━━ Entries shown
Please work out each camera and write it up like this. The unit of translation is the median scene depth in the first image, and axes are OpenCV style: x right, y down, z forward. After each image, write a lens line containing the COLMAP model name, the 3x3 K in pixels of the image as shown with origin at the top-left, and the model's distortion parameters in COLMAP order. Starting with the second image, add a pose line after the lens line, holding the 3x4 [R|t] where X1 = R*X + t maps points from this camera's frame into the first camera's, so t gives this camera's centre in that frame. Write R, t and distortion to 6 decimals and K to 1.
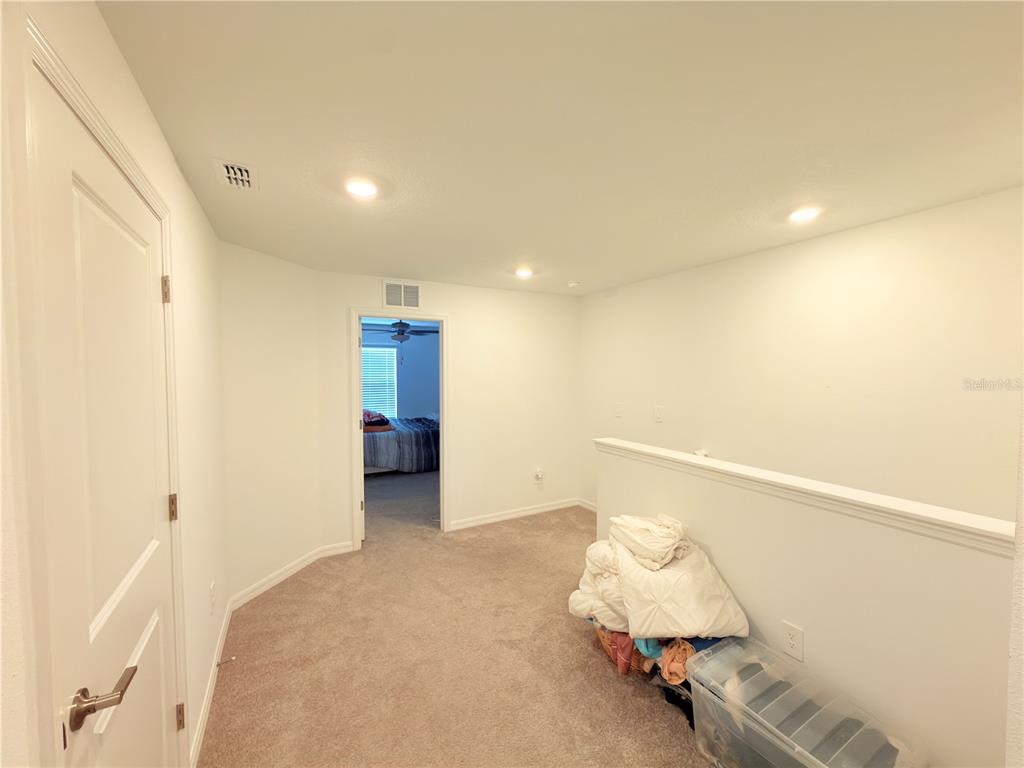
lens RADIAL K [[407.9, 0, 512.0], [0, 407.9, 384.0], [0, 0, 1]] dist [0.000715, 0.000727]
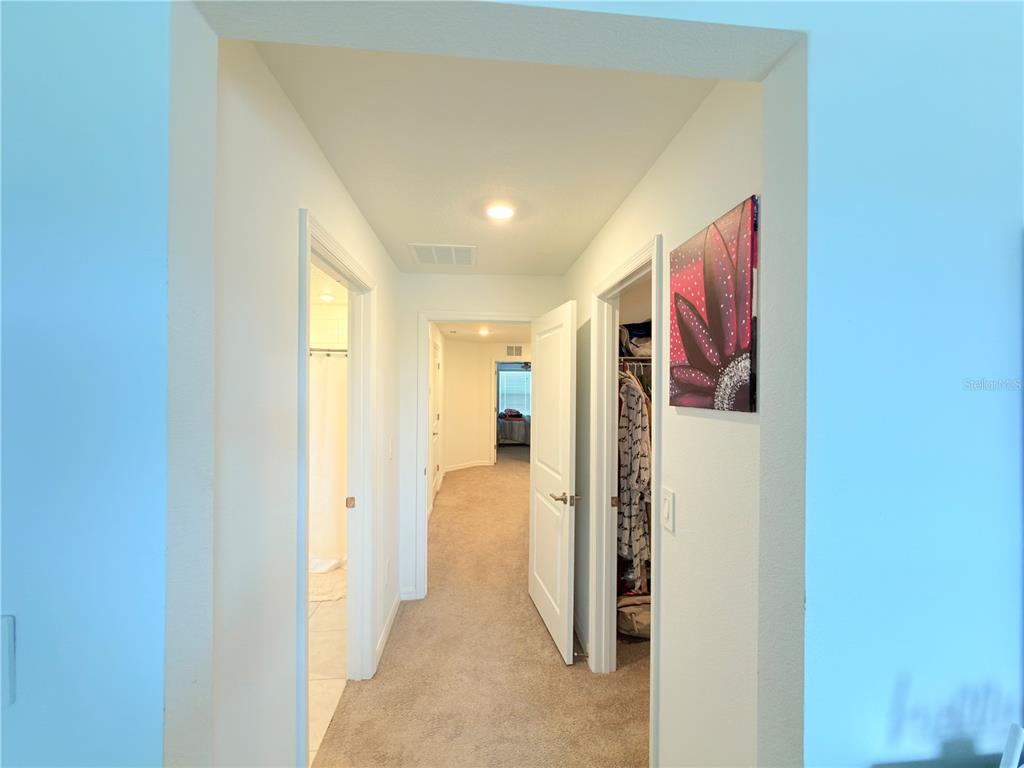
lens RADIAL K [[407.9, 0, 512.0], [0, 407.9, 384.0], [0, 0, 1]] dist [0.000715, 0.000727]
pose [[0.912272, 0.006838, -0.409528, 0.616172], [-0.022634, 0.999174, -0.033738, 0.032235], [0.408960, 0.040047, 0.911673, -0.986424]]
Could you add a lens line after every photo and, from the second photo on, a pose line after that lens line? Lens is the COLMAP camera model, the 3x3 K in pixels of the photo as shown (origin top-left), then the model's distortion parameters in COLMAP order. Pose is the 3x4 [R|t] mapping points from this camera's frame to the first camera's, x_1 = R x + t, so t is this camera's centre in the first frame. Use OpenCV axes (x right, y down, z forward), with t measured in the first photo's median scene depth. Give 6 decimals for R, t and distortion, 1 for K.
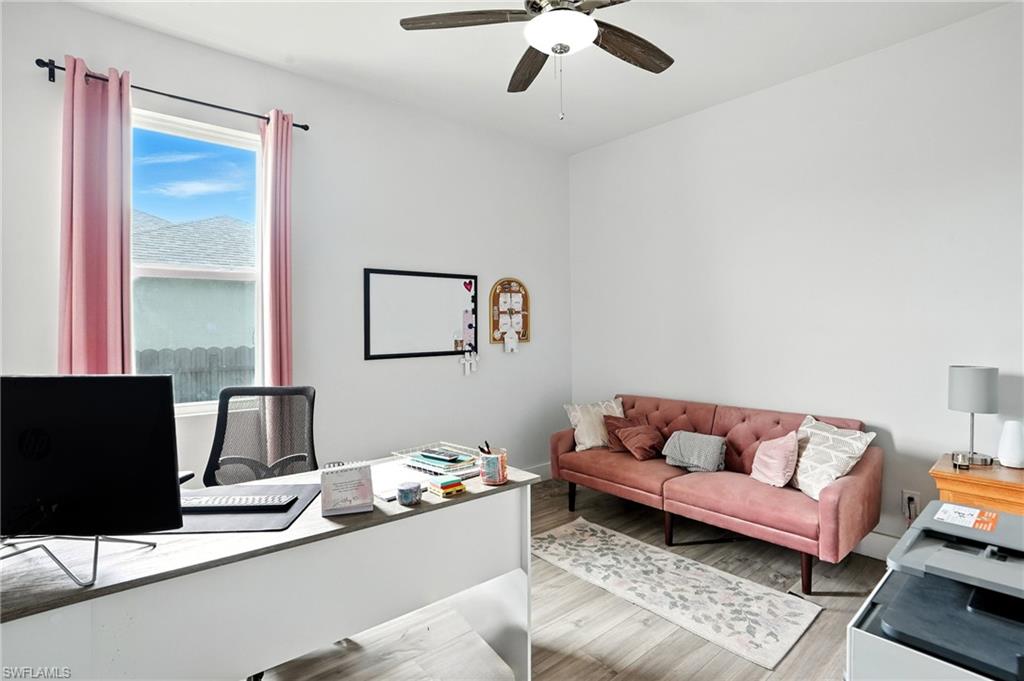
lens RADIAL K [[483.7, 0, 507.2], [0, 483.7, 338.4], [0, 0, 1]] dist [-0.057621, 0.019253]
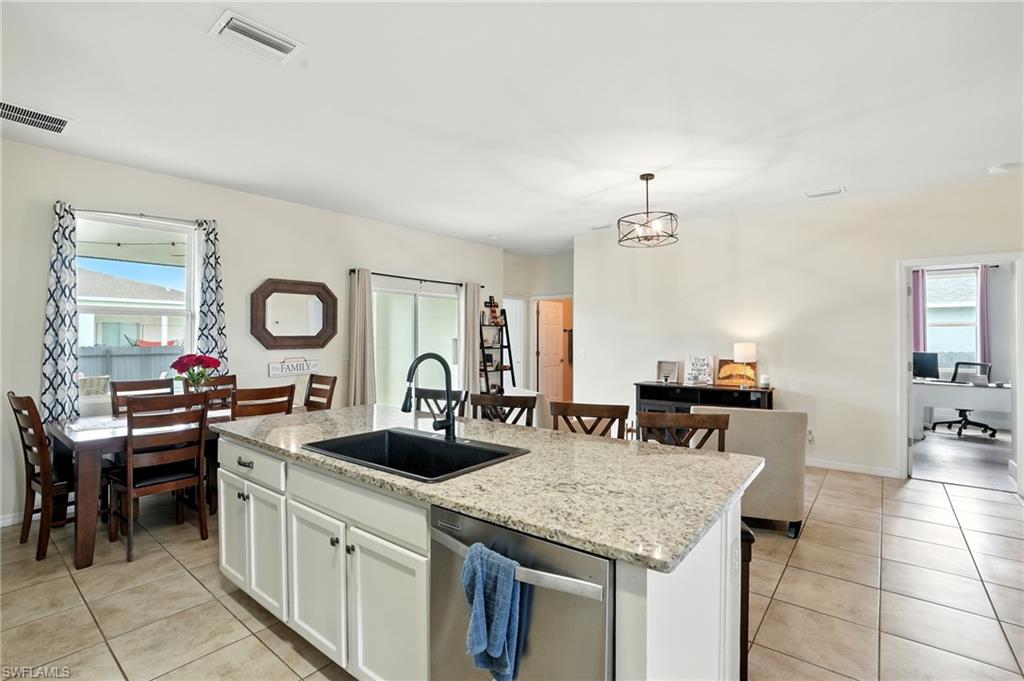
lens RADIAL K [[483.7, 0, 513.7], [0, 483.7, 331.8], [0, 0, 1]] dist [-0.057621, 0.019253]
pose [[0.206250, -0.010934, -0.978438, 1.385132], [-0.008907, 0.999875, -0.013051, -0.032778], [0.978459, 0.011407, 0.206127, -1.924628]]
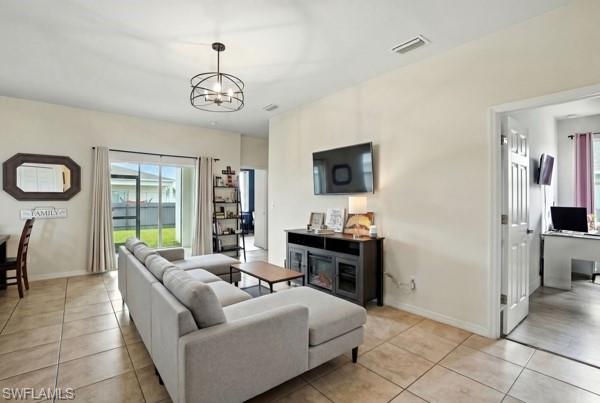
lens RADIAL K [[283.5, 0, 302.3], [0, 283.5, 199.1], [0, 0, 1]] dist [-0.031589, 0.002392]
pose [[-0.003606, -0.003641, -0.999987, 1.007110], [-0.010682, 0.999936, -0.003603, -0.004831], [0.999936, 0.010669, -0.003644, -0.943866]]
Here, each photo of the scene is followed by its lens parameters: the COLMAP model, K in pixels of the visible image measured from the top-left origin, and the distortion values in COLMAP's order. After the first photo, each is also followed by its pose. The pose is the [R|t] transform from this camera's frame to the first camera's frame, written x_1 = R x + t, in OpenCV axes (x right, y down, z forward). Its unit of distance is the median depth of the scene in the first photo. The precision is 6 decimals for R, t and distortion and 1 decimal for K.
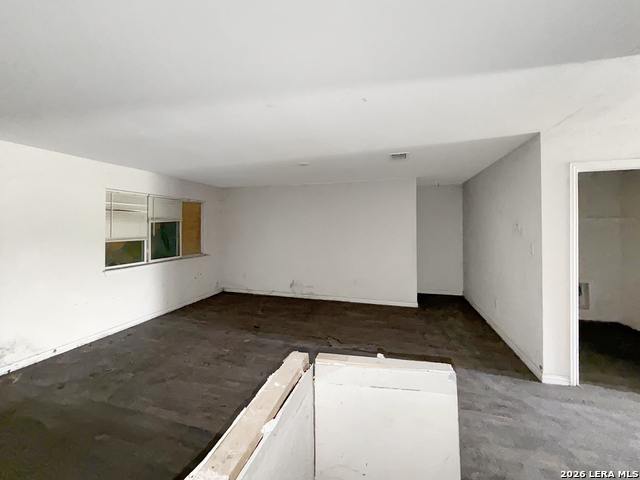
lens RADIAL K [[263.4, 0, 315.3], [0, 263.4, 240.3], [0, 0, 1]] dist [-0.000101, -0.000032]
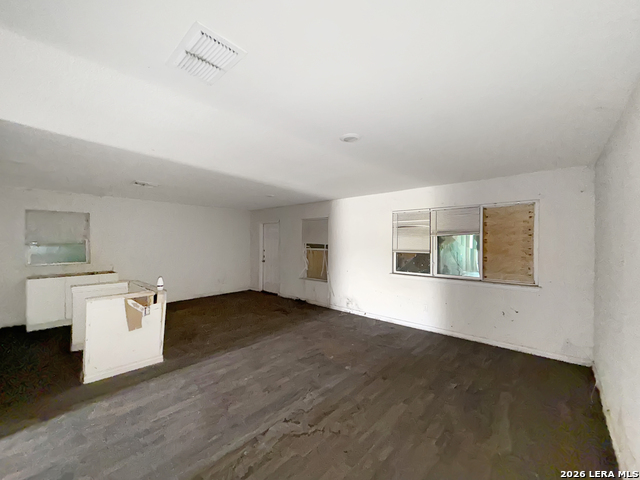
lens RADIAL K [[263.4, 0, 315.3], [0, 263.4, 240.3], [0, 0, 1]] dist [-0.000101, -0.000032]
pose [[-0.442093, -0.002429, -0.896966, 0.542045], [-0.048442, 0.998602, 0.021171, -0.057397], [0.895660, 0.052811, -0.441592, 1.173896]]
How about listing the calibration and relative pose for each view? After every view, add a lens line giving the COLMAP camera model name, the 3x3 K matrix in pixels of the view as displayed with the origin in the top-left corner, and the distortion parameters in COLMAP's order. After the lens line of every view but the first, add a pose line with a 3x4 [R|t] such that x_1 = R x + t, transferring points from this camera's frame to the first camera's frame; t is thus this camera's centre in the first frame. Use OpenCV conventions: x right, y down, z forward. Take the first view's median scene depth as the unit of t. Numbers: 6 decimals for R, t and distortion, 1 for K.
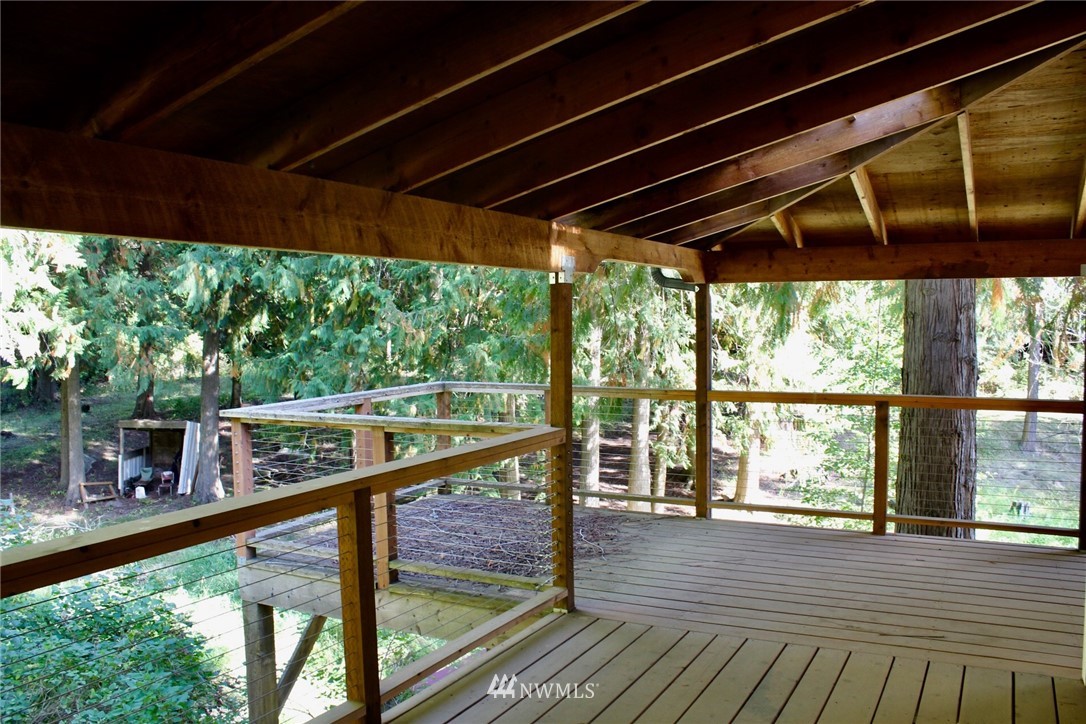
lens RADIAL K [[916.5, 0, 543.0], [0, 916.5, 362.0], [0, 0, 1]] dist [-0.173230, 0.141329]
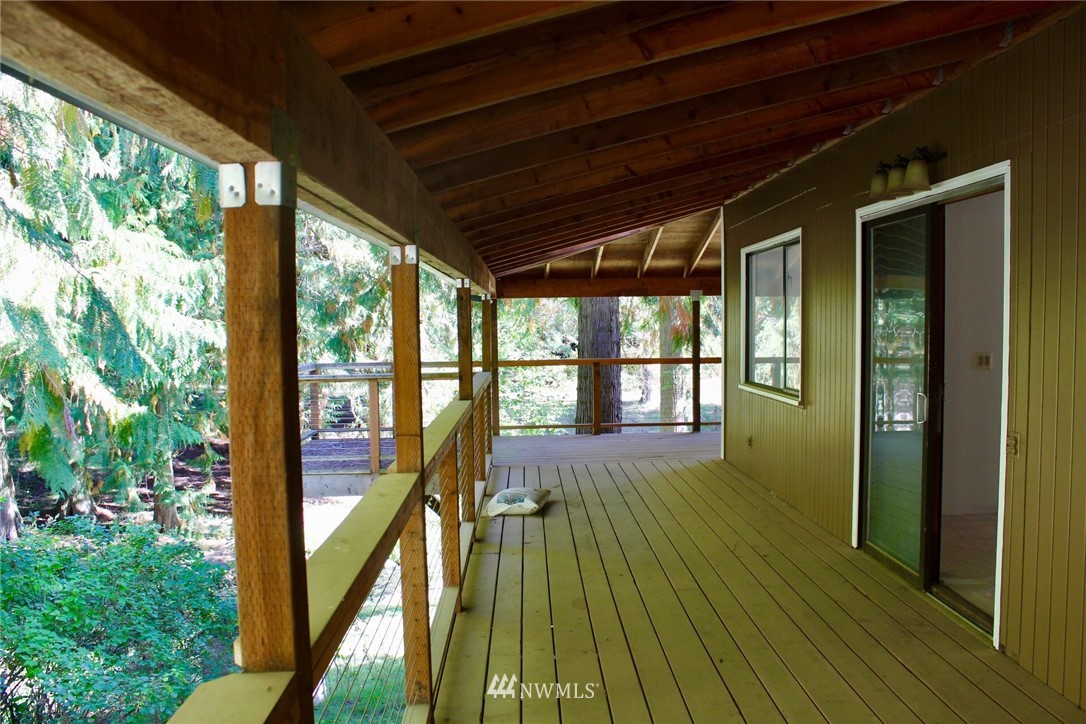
━━━━
> Assignment
Copy every line of the listing above exactly. Leave each picture out.

> Your solution
Please work out each camera and write it up like this. The unit of translation is the median scene depth in the first image, and axes are OpenCV style: x right, y down, z forward. After each image, write a lens line containing the COLMAP model name, the 3x3 K in pixels of the image as shown with origin at the top-left, and the model's distortion parameters in COLMAP order. Starting with the second image, add a pose line after the lens line, holding the 3x4 [R|t] where X1 = R*X + t maps points from this camera's frame into the first camera's, so t gives this camera's centre in that frame. Write R, t and distortion to 6 decimals and K to 1.
lens RADIAL K [[407.9, 0, 512.0], [0, 407.9, 384.0], [0, 0, 1]] dist [0.000715, 0.000727]
lens RADIAL K [[407.9, 0, 512.0], [0, 407.9, 384.0], [0, 0, 1]] dist [0.000715, 0.000727]
pose [[0.912272, 0.006838, -0.409528, 0.616172], [-0.022634, 0.999174, -0.033738, 0.032235], [0.408960, 0.040047, 0.911673, -0.986424]]
Could you add a lens line after every photo and, from the second photo on, a pose line after that lens line? Lens is the COLMAP camera model, the 3x3 K in pixels of the photo as shown (origin top-left), then the model's distortion parameters in COLMAP order. Pose is the 3x4 [R|t] mapping points from this camera's frame to the first camera's, x_1 = R x + t, so t is this camera's centre in the first frame. Use OpenCV axes (x right, y down, z forward), with t measured in the first photo's median scene depth. Give 6 decimals for R, t and distortion, 1 for K.
lens RADIAL K [[483.7, 0, 507.2], [0, 483.7, 338.4], [0, 0, 1]] dist [-0.057621, 0.019253]
lens RADIAL K [[483.7, 0, 513.7], [0, 483.7, 331.8], [0, 0, 1]] dist [-0.057621, 0.019253]
pose [[0.206250, -0.010934, -0.978438, 1.385132], [-0.008907, 0.999875, -0.013051, -0.032778], [0.978459, 0.011407, 0.206127, -1.924628]]
lens RADIAL K [[283.5, 0, 302.3], [0, 283.5, 199.1], [0, 0, 1]] dist [-0.031589, 0.002392]
pose [[-0.003606, -0.003641, -0.999987, 1.007110], [-0.010682, 0.999936, -0.003603, -0.004831], [0.999936, 0.010669, -0.003644, -0.943866]]
Here, each photo of the scene is followed by its lens parameters: the COLMAP model, K in pixels of the visible image measured from the top-left origin, and the distortion values in COLMAP's order. After the first photo, each is also followed by its pose. The pose is the [R|t] transform from this camera's frame to the first camera's frame, written x_1 = R x + t, in OpenCV axes (x right, y down, z forward). Its unit of distance is the median depth of the scene in the first photo. The precision is 6 decimals for R, t and distortion and 1 decimal for K.
lens RADIAL K [[263.4, 0, 315.3], [0, 263.4, 240.3], [0, 0, 1]] dist [-0.000101, -0.000032]
lens RADIAL K [[263.4, 0, 315.3], [0, 263.4, 240.3], [0, 0, 1]] dist [-0.000101, -0.000032]
pose [[-0.442093, -0.002429, -0.896966, 0.542045], [-0.048442, 0.998602, 0.021171, -0.057397], [0.895660, 0.052811, -0.441592, 1.173896]]
How about listing the calibration and relative pose for each view? After every view, add a lens line giving the COLMAP camera model name, the 3x3 K matrix in pixels of the view as displayed with the origin in the top-left corner, and the distortion parameters in COLMAP's order. After the lens line of every view but the first, add a pose line with a 3x4 [R|t] such that x_1 = R x + t, transferring points from this camera's frame to the first camera's frame; t is thus this camera's centre in the first frame. Use OpenCV conventions: x right, y down, z forward. Take the first view's median scene depth as the unit of t. Numbers: 6 decimals for R, t and distortion, 1 for K.
lens RADIAL K [[916.5, 0, 543.0], [0, 916.5, 362.0], [0, 0, 1]] dist [-0.173230, 0.141329]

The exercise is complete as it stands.